(Extracted records)
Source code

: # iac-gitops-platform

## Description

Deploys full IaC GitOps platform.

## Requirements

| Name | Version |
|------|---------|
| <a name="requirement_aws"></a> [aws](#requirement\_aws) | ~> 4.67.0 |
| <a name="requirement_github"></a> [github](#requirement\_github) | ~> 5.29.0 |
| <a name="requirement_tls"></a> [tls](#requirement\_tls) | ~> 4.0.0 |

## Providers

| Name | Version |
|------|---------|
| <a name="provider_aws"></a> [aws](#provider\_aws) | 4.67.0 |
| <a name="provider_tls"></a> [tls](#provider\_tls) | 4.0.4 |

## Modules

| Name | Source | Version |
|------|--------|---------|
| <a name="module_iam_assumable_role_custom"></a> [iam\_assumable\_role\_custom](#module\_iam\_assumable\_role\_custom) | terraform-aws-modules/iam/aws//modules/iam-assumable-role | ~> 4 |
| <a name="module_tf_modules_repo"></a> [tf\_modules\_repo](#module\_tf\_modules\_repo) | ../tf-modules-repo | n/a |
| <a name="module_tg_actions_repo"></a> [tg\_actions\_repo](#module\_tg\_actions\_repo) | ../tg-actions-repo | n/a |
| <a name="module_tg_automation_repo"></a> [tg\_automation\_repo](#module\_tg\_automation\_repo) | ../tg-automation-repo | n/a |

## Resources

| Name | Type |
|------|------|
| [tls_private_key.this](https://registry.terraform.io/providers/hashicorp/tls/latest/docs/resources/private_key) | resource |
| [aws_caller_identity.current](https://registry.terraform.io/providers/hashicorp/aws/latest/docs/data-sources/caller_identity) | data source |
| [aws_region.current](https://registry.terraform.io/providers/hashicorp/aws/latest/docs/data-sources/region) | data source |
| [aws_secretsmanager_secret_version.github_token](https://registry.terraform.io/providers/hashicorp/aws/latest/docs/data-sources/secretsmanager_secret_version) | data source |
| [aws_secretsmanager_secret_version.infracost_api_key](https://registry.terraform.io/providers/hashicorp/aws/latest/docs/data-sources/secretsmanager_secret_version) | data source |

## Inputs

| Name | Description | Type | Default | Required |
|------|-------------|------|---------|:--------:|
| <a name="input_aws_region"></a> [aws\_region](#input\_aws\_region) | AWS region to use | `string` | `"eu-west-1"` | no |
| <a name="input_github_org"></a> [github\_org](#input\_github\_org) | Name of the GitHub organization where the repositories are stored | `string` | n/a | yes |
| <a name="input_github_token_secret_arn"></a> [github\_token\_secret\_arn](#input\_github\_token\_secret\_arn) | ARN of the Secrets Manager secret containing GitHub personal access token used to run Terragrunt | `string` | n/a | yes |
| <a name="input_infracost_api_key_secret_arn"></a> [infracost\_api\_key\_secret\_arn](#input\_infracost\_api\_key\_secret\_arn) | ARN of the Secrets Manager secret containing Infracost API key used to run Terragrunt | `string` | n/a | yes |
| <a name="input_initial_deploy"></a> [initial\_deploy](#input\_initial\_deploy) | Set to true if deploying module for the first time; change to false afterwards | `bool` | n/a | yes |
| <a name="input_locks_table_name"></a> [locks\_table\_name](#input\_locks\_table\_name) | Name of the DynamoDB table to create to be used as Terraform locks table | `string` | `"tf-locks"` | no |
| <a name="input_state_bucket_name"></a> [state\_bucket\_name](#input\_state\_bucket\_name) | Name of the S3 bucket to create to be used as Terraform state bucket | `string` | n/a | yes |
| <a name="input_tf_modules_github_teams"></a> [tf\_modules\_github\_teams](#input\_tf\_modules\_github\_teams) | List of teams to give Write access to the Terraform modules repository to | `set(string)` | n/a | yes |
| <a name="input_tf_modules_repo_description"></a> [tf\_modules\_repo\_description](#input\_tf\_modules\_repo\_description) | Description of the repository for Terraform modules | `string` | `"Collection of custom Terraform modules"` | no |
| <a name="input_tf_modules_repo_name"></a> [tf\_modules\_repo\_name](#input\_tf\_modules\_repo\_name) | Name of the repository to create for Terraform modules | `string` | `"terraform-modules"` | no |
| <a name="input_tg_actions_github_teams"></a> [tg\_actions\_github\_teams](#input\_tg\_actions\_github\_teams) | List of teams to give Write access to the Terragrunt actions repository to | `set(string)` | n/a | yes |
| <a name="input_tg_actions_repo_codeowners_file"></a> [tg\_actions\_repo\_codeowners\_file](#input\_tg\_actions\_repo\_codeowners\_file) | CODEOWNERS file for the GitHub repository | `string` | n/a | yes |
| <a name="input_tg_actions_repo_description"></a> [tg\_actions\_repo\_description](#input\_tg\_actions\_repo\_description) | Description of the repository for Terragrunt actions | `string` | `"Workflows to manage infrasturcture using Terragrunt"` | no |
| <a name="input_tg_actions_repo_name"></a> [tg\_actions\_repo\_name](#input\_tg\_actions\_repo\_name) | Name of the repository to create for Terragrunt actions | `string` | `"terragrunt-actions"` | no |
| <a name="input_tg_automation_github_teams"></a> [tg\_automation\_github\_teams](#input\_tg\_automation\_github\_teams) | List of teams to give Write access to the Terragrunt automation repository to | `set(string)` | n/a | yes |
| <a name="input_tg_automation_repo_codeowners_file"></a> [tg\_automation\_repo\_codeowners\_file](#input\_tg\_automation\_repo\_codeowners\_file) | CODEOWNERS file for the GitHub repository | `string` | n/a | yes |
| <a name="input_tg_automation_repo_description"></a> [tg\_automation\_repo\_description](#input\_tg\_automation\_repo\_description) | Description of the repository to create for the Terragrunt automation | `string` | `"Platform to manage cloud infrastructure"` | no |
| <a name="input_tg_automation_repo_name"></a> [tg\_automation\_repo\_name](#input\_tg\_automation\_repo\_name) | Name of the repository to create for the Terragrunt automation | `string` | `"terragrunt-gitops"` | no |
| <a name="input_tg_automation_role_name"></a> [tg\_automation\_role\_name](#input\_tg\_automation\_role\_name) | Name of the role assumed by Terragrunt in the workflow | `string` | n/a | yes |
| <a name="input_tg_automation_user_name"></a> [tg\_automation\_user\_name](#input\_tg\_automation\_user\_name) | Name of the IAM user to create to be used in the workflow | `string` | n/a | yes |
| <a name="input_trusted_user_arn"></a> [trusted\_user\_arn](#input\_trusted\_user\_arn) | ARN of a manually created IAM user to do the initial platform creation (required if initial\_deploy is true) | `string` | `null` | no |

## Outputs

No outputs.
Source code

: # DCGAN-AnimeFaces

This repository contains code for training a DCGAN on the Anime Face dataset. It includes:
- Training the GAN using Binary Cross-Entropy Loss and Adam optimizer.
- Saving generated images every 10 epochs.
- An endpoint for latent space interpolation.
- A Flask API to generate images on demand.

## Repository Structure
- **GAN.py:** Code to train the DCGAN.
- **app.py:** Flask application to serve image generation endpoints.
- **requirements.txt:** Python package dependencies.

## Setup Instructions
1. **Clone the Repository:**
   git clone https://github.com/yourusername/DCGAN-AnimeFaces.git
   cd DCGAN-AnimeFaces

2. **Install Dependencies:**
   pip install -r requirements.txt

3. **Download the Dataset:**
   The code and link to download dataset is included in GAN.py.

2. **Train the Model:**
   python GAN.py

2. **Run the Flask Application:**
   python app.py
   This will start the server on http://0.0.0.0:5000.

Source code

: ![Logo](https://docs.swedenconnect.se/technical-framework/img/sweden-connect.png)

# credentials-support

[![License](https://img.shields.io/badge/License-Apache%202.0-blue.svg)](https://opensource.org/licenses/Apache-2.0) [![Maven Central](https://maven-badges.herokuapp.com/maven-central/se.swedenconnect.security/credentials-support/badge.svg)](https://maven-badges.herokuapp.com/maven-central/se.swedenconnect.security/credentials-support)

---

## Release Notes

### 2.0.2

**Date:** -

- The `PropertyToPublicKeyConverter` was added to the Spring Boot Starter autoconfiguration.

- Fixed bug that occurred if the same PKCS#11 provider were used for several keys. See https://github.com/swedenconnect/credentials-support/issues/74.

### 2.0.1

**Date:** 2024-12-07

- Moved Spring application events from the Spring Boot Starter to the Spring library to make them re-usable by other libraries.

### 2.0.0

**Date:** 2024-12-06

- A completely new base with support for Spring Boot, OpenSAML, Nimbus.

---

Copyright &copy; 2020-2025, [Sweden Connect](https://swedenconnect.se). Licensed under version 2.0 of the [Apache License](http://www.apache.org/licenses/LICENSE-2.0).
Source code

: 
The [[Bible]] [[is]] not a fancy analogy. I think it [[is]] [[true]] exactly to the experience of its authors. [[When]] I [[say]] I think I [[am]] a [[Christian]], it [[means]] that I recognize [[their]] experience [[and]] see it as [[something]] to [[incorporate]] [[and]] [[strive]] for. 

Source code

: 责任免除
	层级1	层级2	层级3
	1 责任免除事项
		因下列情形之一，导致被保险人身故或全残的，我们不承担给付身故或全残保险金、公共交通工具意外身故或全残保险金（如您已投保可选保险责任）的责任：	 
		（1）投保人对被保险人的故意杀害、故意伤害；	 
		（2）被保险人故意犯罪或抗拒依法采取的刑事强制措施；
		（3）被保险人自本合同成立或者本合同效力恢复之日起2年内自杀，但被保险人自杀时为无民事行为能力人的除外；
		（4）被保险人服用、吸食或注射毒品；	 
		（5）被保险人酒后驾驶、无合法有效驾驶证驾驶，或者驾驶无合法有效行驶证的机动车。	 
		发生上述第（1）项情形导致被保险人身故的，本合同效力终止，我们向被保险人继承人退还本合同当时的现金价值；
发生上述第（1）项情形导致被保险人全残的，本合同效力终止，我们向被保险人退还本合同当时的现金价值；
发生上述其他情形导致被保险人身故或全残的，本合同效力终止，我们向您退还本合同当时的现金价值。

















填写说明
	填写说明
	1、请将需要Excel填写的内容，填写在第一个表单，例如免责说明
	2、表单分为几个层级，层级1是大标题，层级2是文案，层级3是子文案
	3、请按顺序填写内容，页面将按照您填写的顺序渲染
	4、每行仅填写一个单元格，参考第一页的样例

**Exercise goal**.
Could you set down, exactly as written, the lines above between the one holding "the Terragrunt actions" and the one holding "to manage cloud", inclusive, and nothing more?

**Answer below**.
| <a name="input_tg_actions_github_teams"></a> [tg\_actions\_github\_teams](#input\_tg\_actions\_github\_teams) | List of teams to give Write access to the Terragrunt actions repository to | `set(string)` | n/a | yes |
| <a name="input_tg_actions_repo_codeowners_file"></a> [tg\_actions\_repo\_codeowners\_file](#input\_tg\_actions\_repo\_codeowners\_file) | CODEOWNERS file for the GitHub repository | `string` | n/a | yes |
| <a name="input_tg_actions_repo_description"></a> [tg\_actions\_repo\_description](#input\_tg\_actions\_repo\_description) | Description of the repository for Terragrunt actions | `string` | `"Workflows to manage infrasturcture using Terragrunt"` | no |
| <a name="input_tg_actions_repo_name"></a> [tg\_actions\_repo\_name](#input\_tg\_actions\_repo\_name) | Name of the repository to create for Terragrunt actions | `string` | `"terragrunt-actions"` | no |
| <a name="input_tg_automation_github_teams"></a> [tg\_automation\_github\_teams](#input\_tg\_automation\_github\_teams) | List of teams to give Write access to the Terragrunt automation repository to | `set(string)` | n/a | yes |
| <a name="input_tg_automation_repo_codeowners_file"></a> [tg\_automation\_repo\_codeowners\_file](#input\_tg\_automation\_repo\_codeowners\_file) | CODEOWNERS file for the GitHub repository | `string` | n/a | yes |
| <a name="input_tg_automation_repo_description"></a> [tg\_automation\_repo\_description](#input\_tg\_automation\_repo\_description) | Description of the repository to create for the Terragrunt automation | `string` | `"Platform to manage cloud infrastructure"` | no |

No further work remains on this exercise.